──────── Data listing ────────
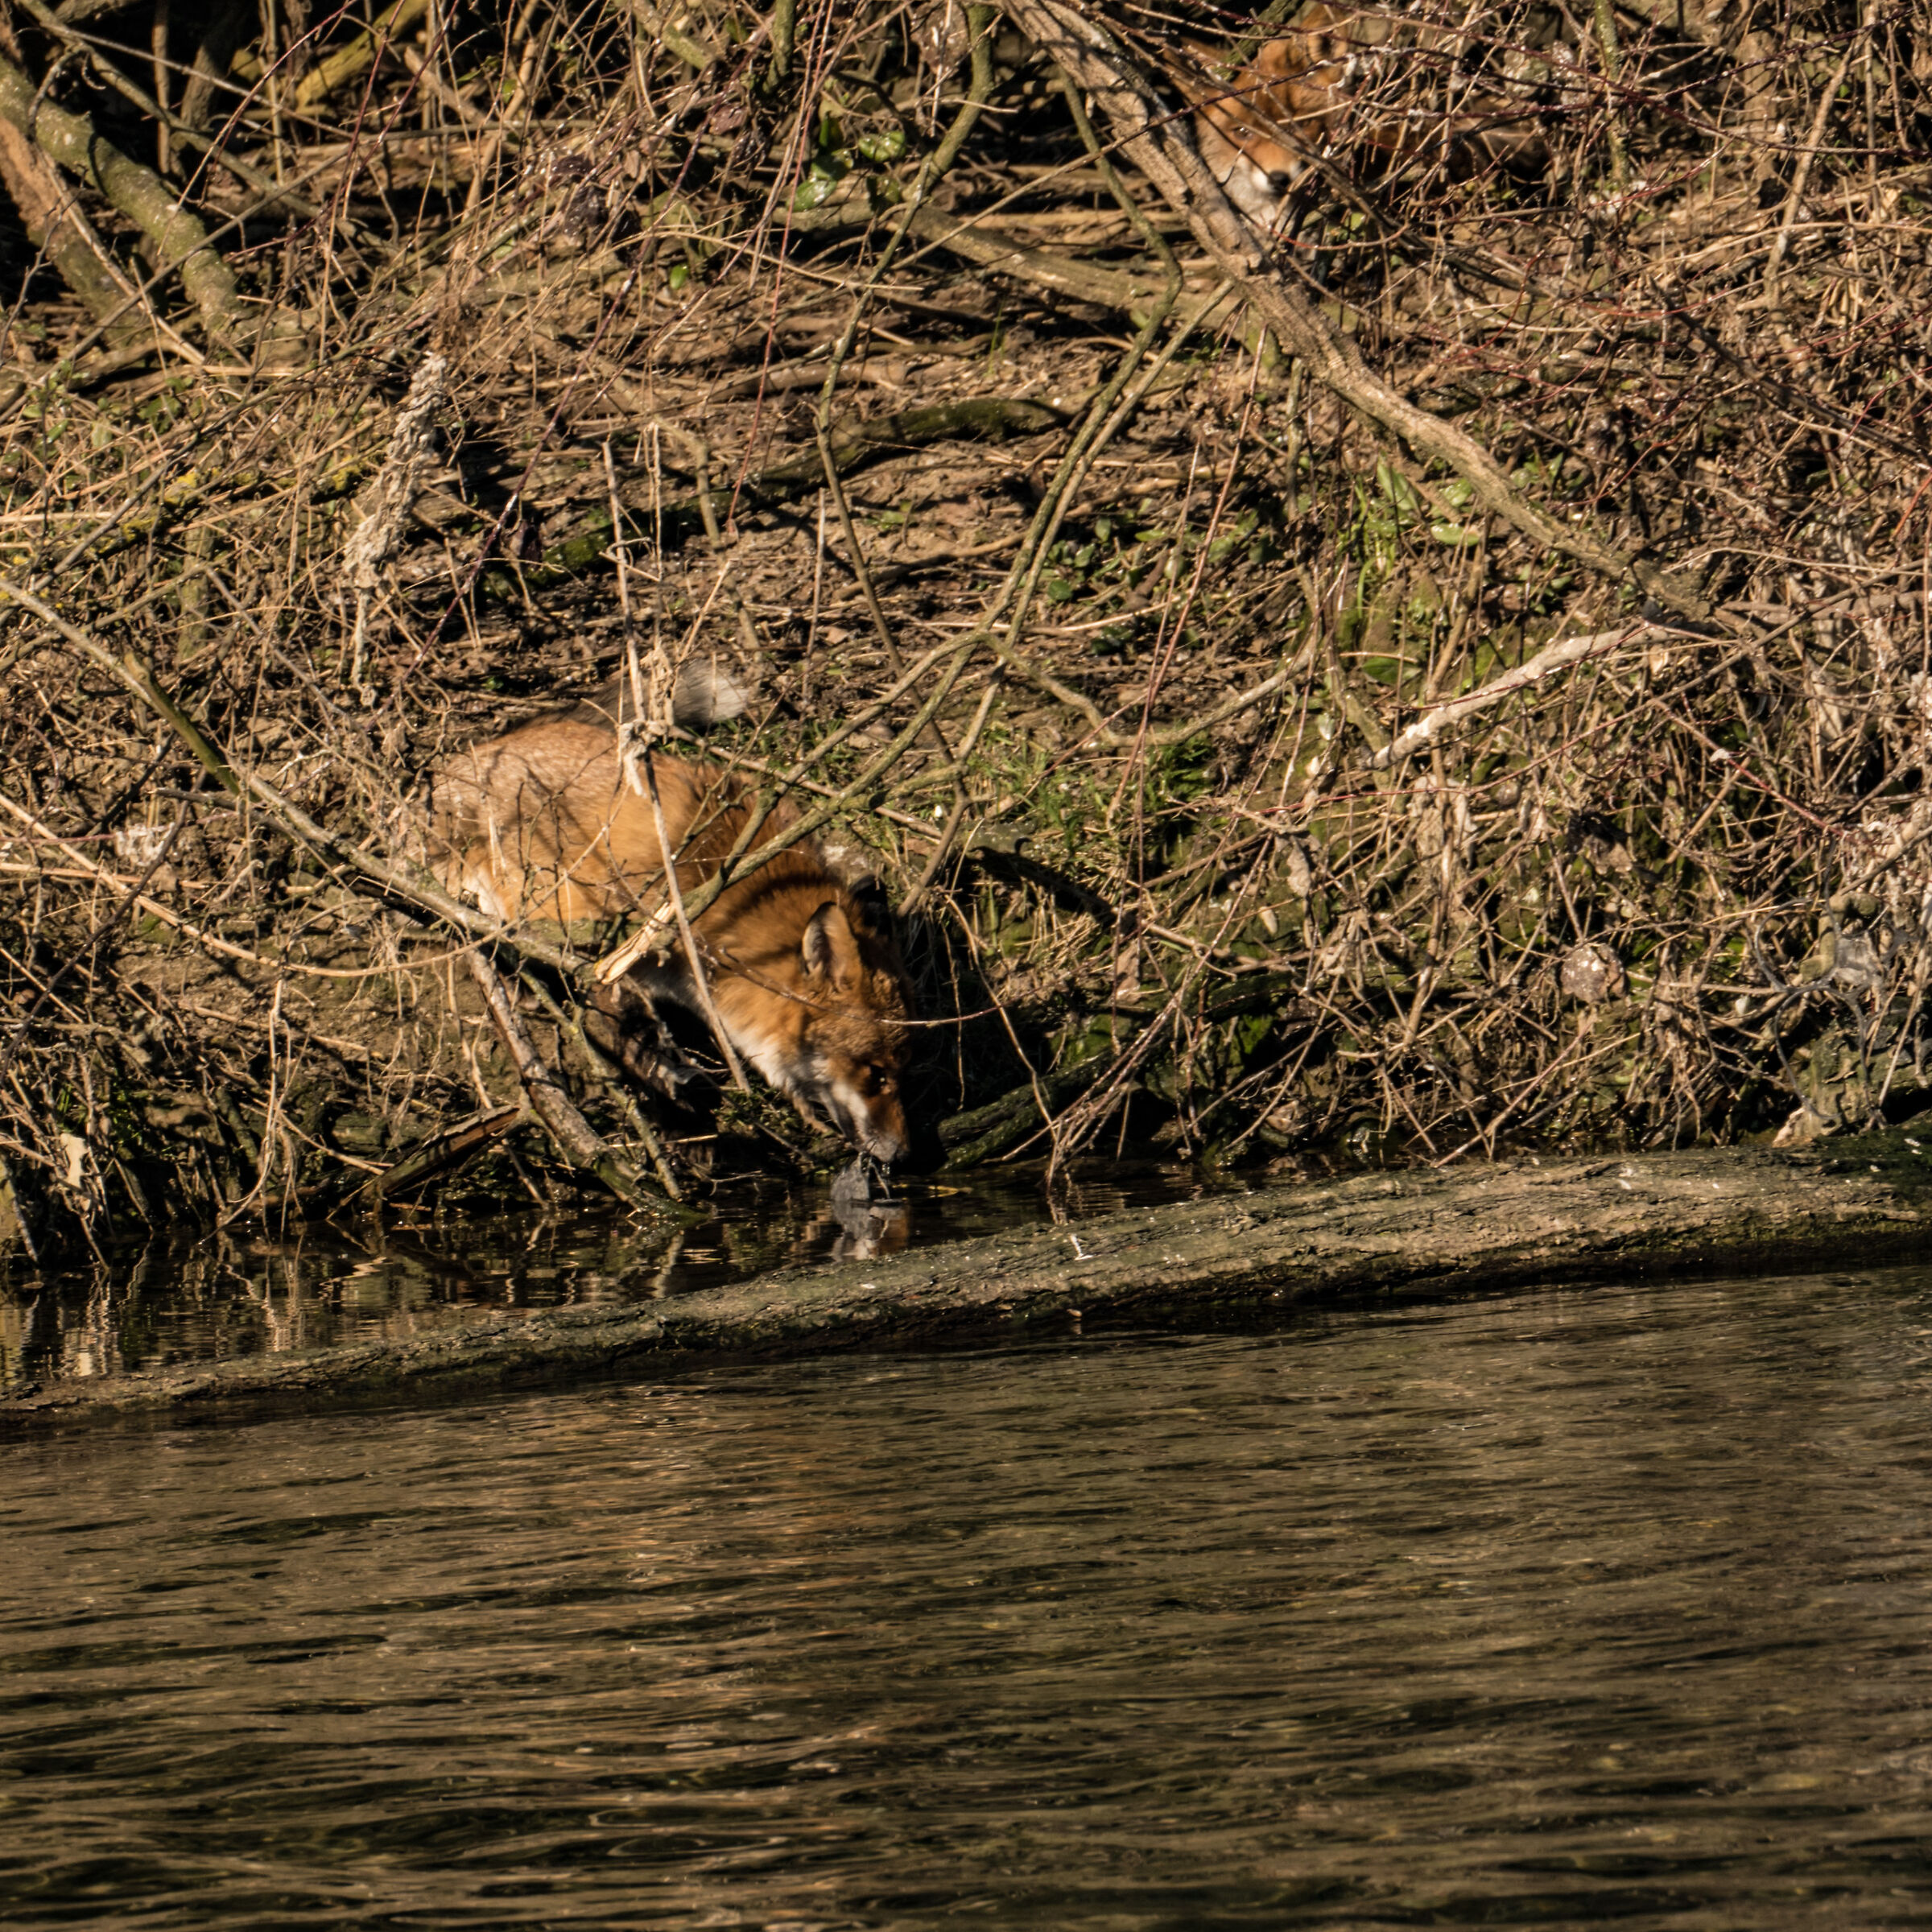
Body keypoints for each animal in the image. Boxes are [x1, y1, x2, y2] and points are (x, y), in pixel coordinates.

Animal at [428, 684, 914, 1165]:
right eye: (876, 1074)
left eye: (900, 1069)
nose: (905, 1154)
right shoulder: (603, 950)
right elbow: (630, 1037)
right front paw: (682, 1114)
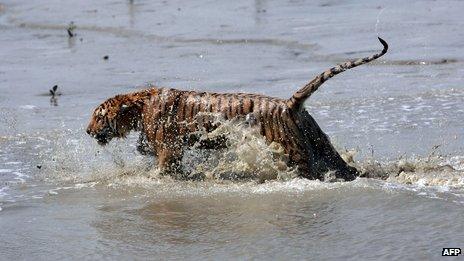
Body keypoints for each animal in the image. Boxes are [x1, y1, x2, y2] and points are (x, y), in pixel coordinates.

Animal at [86, 37, 388, 181]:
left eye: (97, 117)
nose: (87, 131)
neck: (139, 106)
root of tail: (289, 104)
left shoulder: (169, 148)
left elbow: (162, 166)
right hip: (321, 143)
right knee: (344, 166)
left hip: (294, 152)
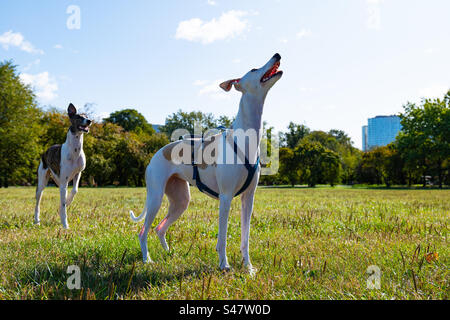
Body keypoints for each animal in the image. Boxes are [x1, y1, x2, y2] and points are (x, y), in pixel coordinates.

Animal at [130, 53, 284, 274]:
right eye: (254, 69)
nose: (277, 54)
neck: (245, 138)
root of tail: (158, 152)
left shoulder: (248, 198)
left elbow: (245, 238)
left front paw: (248, 267)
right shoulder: (226, 198)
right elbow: (223, 238)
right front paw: (224, 265)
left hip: (181, 200)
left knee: (160, 228)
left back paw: (169, 253)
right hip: (155, 198)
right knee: (143, 231)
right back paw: (147, 260)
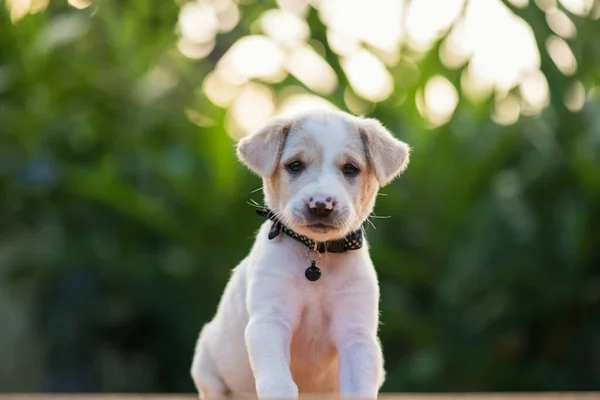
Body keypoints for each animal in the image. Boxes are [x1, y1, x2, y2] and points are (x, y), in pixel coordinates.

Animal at [190, 109, 410, 400]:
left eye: (350, 169)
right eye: (295, 166)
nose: (321, 204)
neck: (315, 254)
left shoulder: (356, 335)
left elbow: (359, 387)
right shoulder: (270, 321)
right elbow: (279, 384)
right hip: (207, 364)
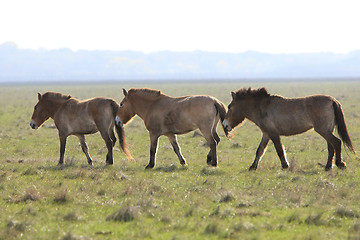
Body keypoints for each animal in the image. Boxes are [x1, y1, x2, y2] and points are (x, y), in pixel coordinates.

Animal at [222, 87, 354, 171]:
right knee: (331, 146)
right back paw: (328, 167)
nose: (224, 124)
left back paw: (340, 164)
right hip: (326, 130)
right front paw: (253, 167)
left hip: (323, 130)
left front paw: (285, 165)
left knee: (336, 142)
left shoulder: (273, 133)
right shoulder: (266, 134)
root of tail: (333, 100)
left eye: (230, 107)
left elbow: (279, 150)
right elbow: (259, 150)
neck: (262, 107)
────────
Give back exactly the lines from the one that contains "left hip: (323, 130)" to the end of the data above, both of those lines included.

Task result:
left hip: (323, 130)
left front paw: (285, 165)
left knee: (336, 142)
left shoulder: (273, 133)
right shoulder: (266, 134)
root of tail: (333, 100)
left eye: (230, 107)
left elbow: (279, 150)
right elbow: (259, 150)
neck: (262, 107)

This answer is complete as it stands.